The exercise:
Update the lines of the data below, replacing "scientific name" with "species" everywhere and keeping the rest unchanged. Leave the pictures out of your answer.

Extracted records:
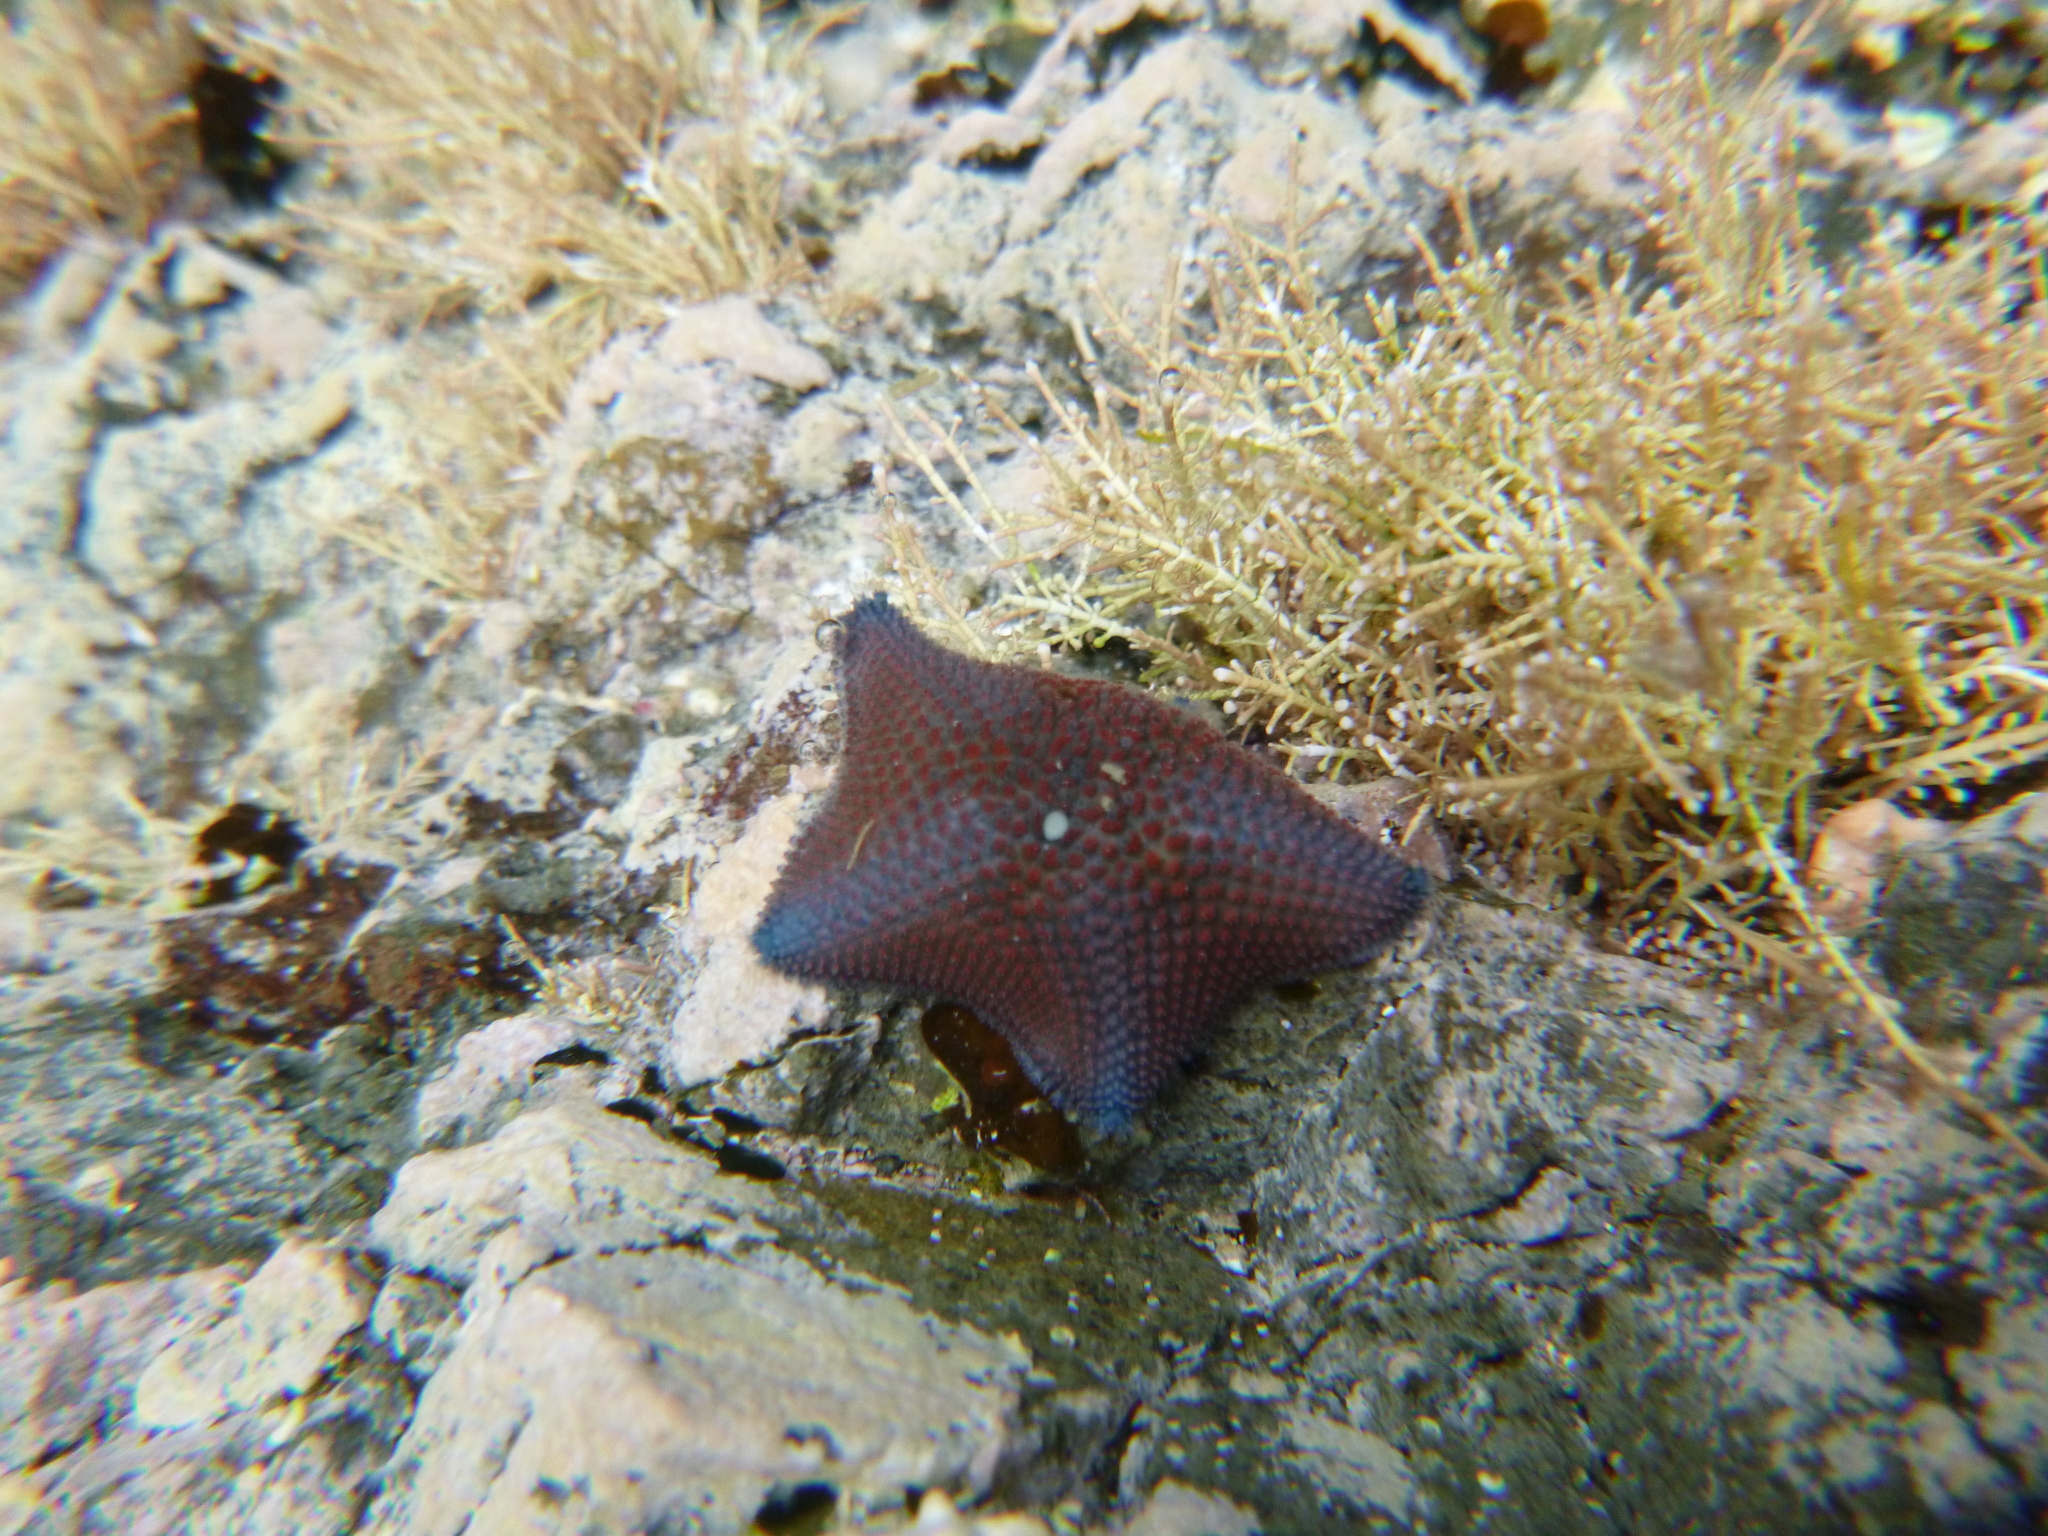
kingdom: Animalia
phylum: Echinodermata
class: Asteroidea
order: Valvatida
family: Asterinidae
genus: Patiriella
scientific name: Patiriella regularis
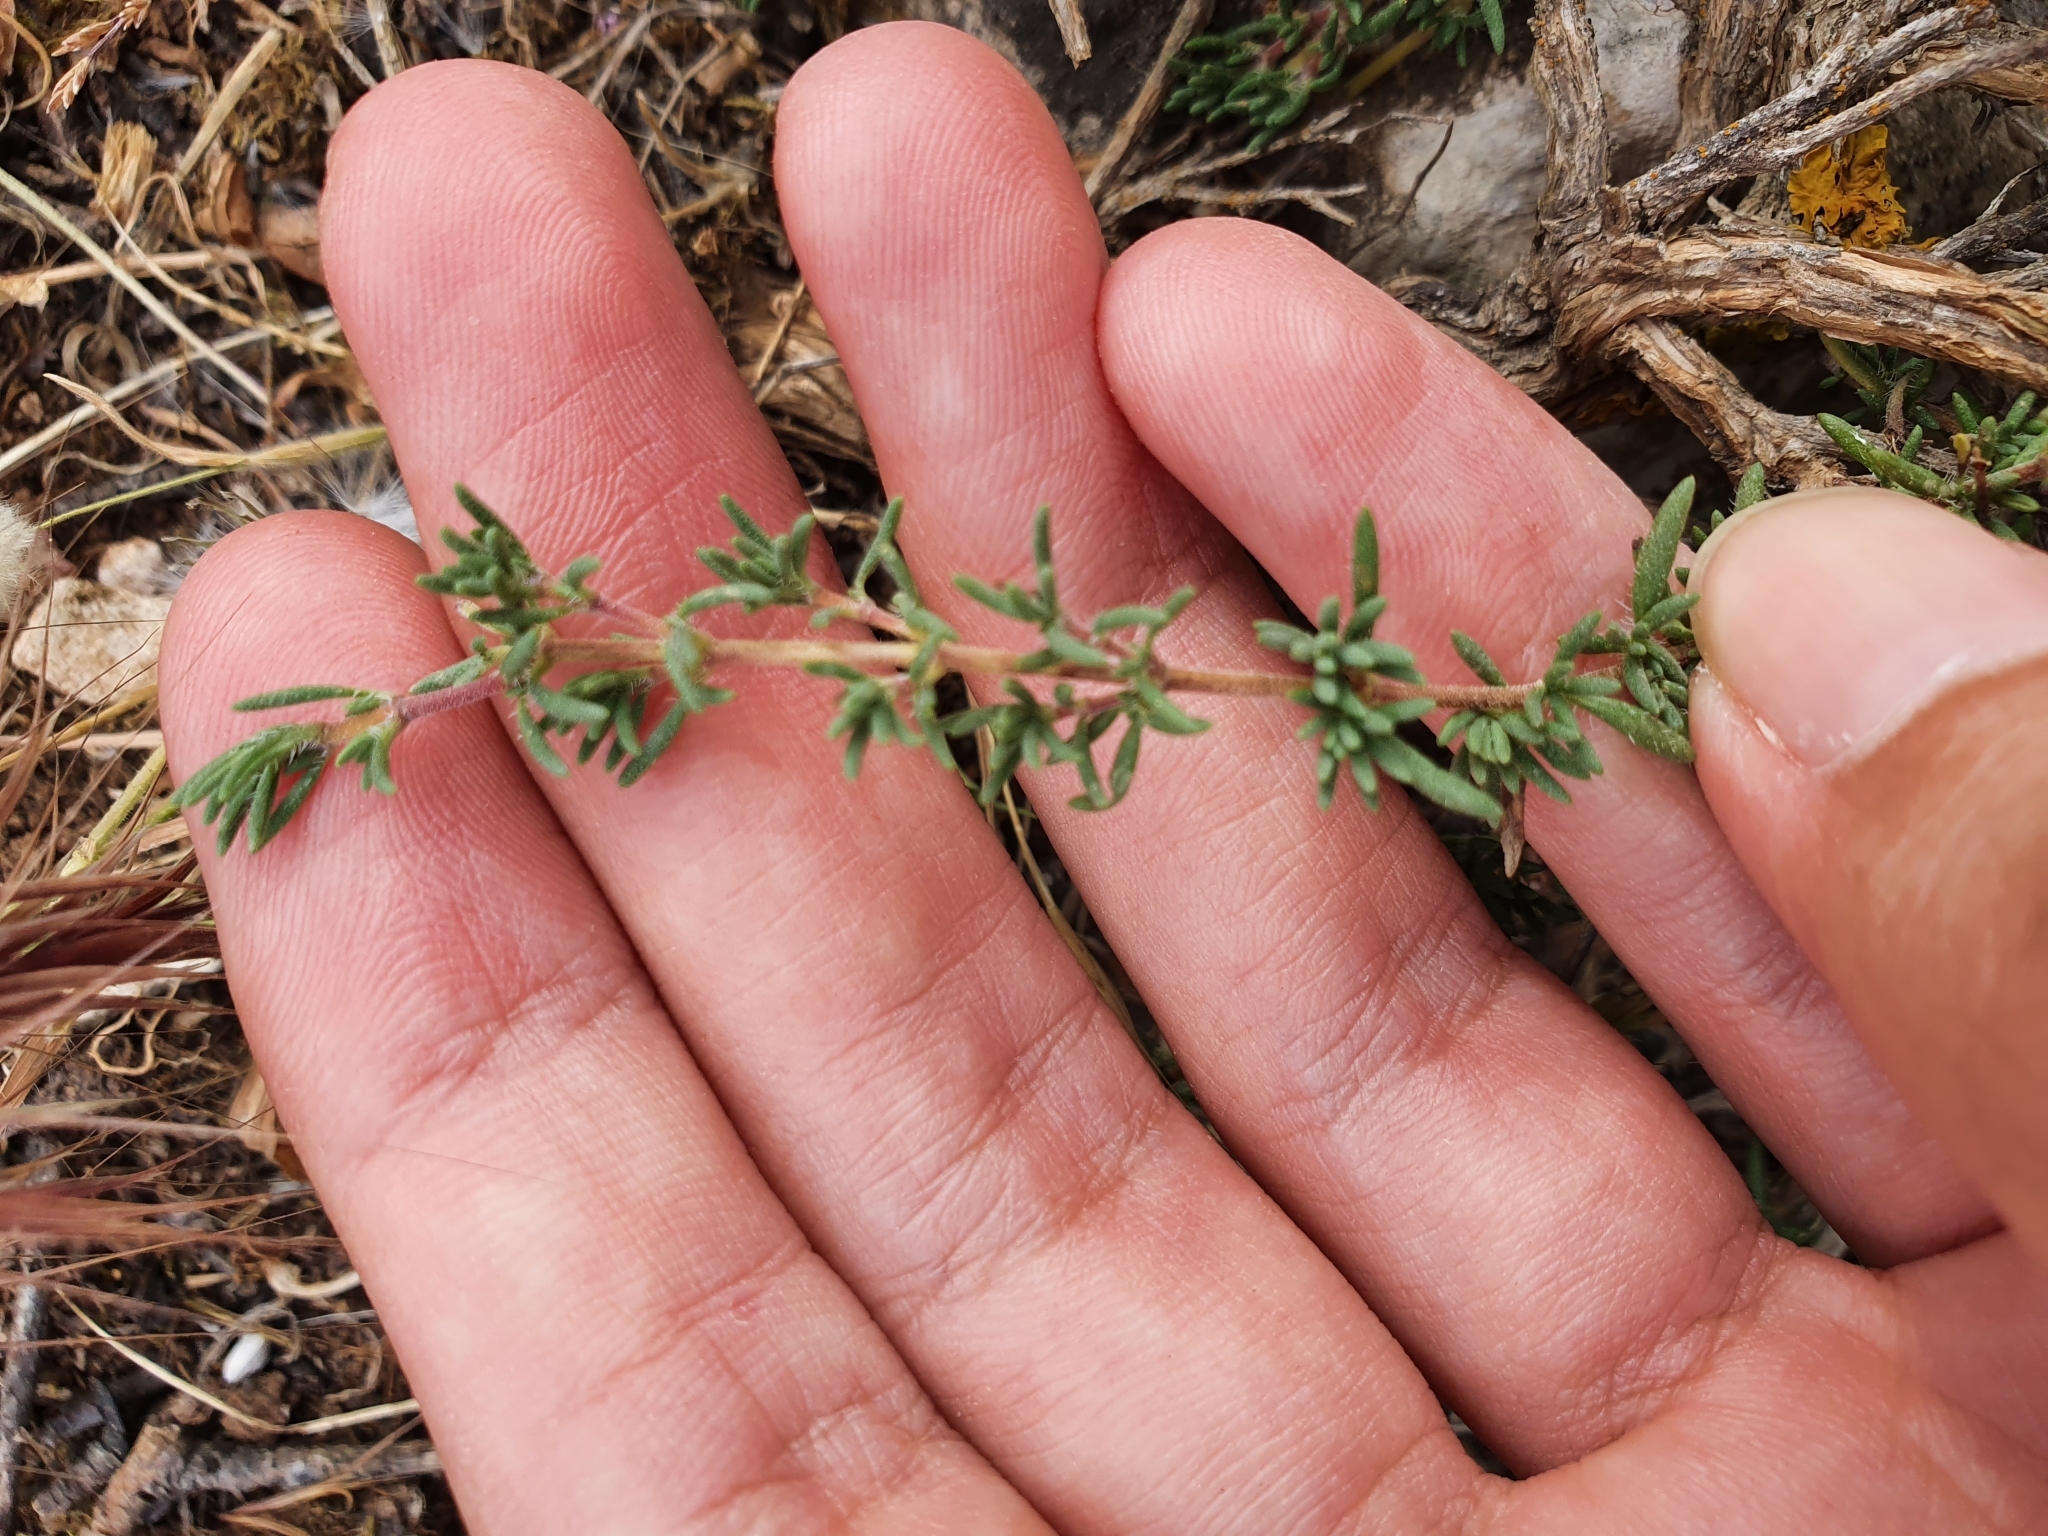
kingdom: Plantae
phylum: Tracheophyta
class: Magnoliopsida
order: Lamiales
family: Lamiaceae
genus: Thymus
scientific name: Thymus willdenowii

Result:
kingdom: Animalia
phylum: Echinodermata
class: Asteroidea
order: Valvatida
family: Asterinidae
genus: Patiriella
species: Patiriella regularis
kingdom: Plantae
phylum: Tracheophyta
class: Magnoliopsida
order: Lamiales
family: Lamiaceae
genus: Thymus
species: Thymus willdenowii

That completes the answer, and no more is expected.